Esta cifra preliminar, revelada por la agencia Sanidad Pública de Francia (SPF), subraya la vulnerabilidad de la población ante fenómenos climáticos extremos y la urgencia de fortalecer las estrategias de salud pública.
La ola de calor, destacable por su duración y su carácter precoz, afectó a más de la mitad de los departamentos franceses, impactando al 74% de la población del país.
Ola de calor en Francia: Personas mayores principales víctimas
El informe de la SPF destaca que las personas de 75 años o más constituyen la inmensa mayoría de este balance provisional, con 410 muertes en exceso registradas en este grupo etario.
Esto significa un incremento del 6.7% en la mortalidad para los adultos mayores, evidenciando su particular susceptibilidad a las altas temperaturas.
Este dato resalta la necesidad de implementar medidas de protección específicas y planes de contingencia para este segmento de la población durante episodios de calor intenso.

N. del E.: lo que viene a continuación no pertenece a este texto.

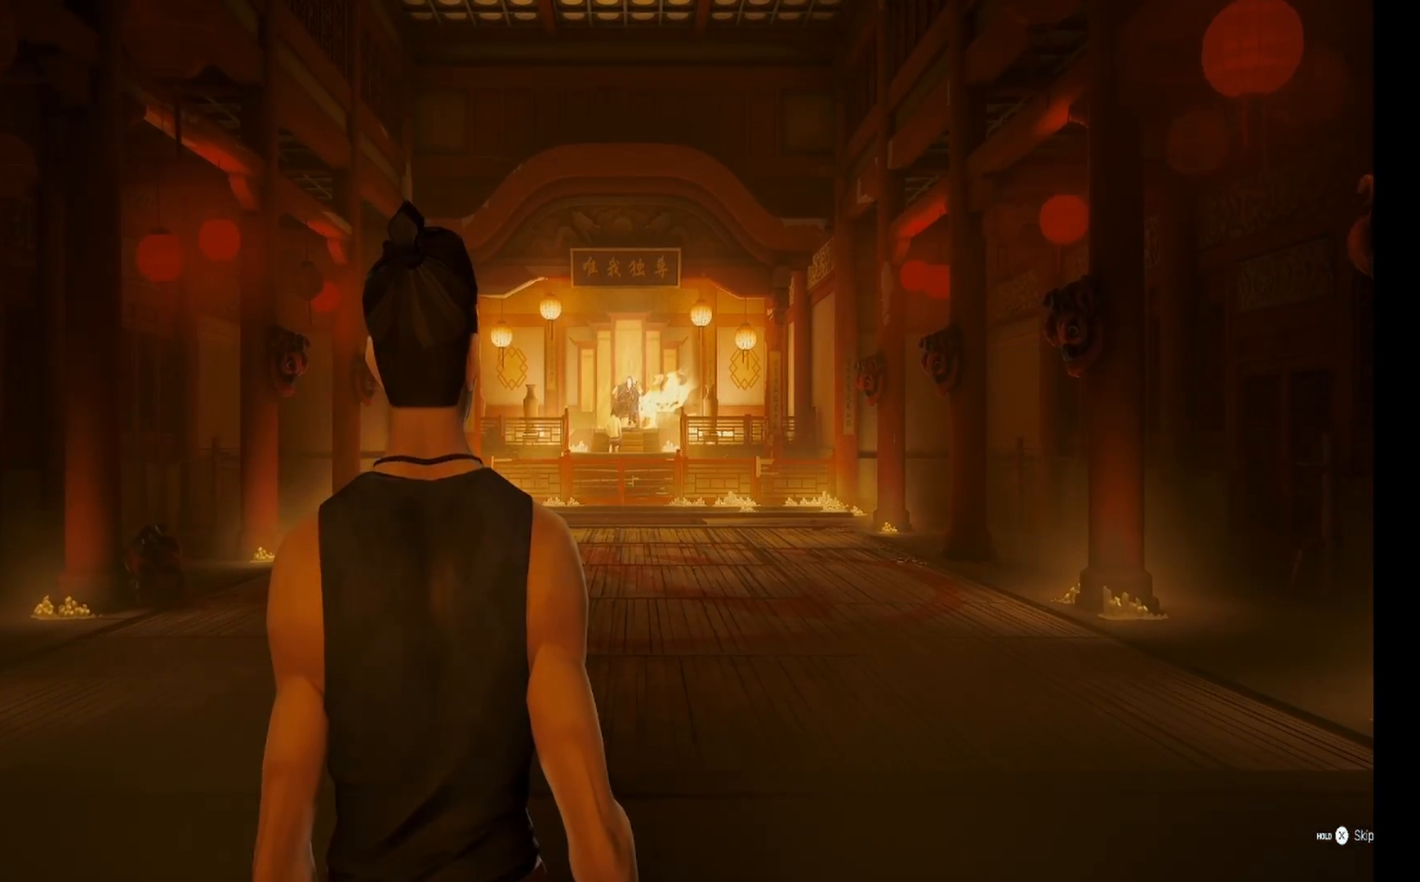
{"buttons": [], "left_stick": "up", "right_stick": "down-right", "events": [[183, "left_stick", "center"], [300, "right_stick", "right"], [400, "left_stick", "up"], [450, "right_stick", "down-right"]]}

La agencia Sanidad Pública de Francia enfatiza la importancia crucial de implementar medidas preventivas robustas para reducir el impacto del calor, no solo durante las olas de calor, sino a lo largo de todo el verano.
El episodio canicular fue particularmente severo a finales de junio y principios de julio, con temperaturas que superaron los 40 grados Celsius en amplias regiones, llegando incluso a los 42 grados en algunos puntos.
Esta situación llevó al cierre de aproximadamente mil centros escolares para salvaguardar la salud de los estudiantes, evidenciando la magnitud del riesgo.